== Segment start ==
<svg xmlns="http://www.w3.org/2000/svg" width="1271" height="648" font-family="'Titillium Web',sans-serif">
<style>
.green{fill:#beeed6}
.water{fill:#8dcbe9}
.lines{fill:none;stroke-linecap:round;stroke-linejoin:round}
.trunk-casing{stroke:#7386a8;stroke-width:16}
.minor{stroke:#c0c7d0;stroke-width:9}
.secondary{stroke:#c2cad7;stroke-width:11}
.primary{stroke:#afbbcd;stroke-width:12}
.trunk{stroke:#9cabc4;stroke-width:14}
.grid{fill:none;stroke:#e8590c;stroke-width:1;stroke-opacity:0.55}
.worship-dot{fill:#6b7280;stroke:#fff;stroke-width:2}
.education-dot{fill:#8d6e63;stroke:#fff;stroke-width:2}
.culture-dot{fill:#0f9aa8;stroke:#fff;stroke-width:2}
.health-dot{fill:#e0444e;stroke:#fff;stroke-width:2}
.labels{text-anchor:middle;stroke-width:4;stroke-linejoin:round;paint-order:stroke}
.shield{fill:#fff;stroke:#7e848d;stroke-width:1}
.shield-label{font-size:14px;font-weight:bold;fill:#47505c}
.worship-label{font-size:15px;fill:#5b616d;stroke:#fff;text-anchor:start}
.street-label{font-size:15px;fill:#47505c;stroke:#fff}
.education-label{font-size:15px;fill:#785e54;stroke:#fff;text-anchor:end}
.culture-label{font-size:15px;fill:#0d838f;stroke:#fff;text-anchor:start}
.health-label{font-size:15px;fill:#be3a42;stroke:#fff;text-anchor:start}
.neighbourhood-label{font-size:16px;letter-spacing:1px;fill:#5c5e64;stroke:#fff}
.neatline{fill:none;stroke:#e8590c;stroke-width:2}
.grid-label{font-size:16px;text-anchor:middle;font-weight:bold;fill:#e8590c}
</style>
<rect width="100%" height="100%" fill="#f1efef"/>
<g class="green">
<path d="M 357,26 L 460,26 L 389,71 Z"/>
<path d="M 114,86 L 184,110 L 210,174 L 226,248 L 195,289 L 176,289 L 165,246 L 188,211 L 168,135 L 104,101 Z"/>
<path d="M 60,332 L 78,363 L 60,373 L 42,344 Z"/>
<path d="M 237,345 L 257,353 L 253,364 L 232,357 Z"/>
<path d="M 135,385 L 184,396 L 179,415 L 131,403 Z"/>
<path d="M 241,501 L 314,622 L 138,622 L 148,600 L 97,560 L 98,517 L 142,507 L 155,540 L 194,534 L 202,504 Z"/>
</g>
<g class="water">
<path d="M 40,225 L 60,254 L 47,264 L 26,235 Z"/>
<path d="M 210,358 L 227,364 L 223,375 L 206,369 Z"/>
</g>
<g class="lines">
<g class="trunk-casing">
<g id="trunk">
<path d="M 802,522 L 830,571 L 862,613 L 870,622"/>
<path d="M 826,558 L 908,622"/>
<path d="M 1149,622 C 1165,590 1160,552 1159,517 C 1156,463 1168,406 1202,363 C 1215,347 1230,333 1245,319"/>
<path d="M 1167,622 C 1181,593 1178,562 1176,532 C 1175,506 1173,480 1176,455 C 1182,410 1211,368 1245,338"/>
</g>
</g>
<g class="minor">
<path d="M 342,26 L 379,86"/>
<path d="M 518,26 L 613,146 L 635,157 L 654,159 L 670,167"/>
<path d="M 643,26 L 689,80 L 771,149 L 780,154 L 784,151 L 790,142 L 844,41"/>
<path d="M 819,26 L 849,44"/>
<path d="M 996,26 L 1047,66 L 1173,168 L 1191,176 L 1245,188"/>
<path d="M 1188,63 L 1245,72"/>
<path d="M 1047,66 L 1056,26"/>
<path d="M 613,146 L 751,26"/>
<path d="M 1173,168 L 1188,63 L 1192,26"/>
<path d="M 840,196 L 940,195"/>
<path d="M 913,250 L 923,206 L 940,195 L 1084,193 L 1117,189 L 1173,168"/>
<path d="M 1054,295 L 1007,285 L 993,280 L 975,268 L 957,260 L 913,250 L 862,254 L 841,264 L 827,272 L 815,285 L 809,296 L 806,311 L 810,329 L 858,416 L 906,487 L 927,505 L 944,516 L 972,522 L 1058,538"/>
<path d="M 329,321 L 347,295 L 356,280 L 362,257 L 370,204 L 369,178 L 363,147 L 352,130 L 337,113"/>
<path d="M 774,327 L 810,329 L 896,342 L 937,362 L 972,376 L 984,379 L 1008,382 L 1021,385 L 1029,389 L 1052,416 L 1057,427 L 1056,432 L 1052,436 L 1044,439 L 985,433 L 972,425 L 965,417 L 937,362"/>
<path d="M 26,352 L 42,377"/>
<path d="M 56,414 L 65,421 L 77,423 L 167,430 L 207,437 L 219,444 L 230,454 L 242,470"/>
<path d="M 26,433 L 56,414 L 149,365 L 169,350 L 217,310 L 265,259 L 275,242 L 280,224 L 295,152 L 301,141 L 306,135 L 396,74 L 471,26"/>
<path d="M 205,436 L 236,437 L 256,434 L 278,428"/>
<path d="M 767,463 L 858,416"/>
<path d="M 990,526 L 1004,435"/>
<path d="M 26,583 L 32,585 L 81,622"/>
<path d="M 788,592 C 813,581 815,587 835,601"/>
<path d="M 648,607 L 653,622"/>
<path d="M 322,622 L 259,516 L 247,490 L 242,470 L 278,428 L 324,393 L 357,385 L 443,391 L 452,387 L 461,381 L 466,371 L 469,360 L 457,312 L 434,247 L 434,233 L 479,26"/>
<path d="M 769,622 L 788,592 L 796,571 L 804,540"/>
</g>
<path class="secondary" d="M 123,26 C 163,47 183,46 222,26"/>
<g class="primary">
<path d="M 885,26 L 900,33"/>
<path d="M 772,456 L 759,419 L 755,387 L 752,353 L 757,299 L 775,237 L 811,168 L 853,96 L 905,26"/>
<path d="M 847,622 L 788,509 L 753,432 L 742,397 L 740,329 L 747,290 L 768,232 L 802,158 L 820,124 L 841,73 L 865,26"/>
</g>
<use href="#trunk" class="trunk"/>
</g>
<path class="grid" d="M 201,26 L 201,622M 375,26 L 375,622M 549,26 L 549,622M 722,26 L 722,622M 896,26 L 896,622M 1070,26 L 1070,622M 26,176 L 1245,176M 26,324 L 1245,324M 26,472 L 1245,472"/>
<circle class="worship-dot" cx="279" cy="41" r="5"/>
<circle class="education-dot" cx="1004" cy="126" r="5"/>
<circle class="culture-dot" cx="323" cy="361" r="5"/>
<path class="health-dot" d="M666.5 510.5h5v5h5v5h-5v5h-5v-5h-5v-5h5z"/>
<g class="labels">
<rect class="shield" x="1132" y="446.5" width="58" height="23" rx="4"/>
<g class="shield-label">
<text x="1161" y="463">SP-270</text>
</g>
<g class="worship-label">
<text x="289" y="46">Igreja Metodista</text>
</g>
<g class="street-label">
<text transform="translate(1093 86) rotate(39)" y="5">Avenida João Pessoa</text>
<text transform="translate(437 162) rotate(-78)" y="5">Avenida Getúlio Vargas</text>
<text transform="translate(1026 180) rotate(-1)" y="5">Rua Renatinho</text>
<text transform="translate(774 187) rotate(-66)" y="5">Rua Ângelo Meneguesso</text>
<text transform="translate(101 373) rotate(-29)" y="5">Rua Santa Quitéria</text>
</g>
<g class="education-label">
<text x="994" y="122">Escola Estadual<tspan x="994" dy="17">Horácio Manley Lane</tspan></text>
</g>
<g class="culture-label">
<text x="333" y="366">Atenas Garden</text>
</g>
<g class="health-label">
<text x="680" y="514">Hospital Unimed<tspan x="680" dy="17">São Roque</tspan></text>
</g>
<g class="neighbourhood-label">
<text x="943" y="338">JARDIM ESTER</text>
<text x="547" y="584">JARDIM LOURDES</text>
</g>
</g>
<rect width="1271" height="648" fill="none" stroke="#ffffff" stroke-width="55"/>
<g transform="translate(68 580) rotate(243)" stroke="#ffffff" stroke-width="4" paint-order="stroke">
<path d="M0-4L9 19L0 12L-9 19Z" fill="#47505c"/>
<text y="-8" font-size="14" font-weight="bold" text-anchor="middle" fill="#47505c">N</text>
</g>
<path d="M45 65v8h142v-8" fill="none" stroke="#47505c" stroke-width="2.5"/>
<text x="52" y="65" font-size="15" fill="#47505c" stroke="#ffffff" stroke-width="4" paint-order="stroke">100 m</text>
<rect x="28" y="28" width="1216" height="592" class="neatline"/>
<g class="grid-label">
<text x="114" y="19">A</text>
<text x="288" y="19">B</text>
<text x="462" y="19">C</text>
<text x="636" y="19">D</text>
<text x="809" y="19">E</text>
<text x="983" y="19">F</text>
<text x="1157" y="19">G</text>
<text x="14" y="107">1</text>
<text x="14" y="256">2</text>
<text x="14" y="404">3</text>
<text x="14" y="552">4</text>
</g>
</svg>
== Segment end ==
Exercise description: When "worship" shows up in a line of the material, report that line.

Task solution:
.worship-dot{fill:#6b7280;stroke:#fff;stroke-width:2}
.worship-label{font-size:15px;fill:#5b616d;stroke:#fff;text-anchor:start}
<circle class="worship-dot" cx="279" cy="41" r="5"/>
<g class="worship-label">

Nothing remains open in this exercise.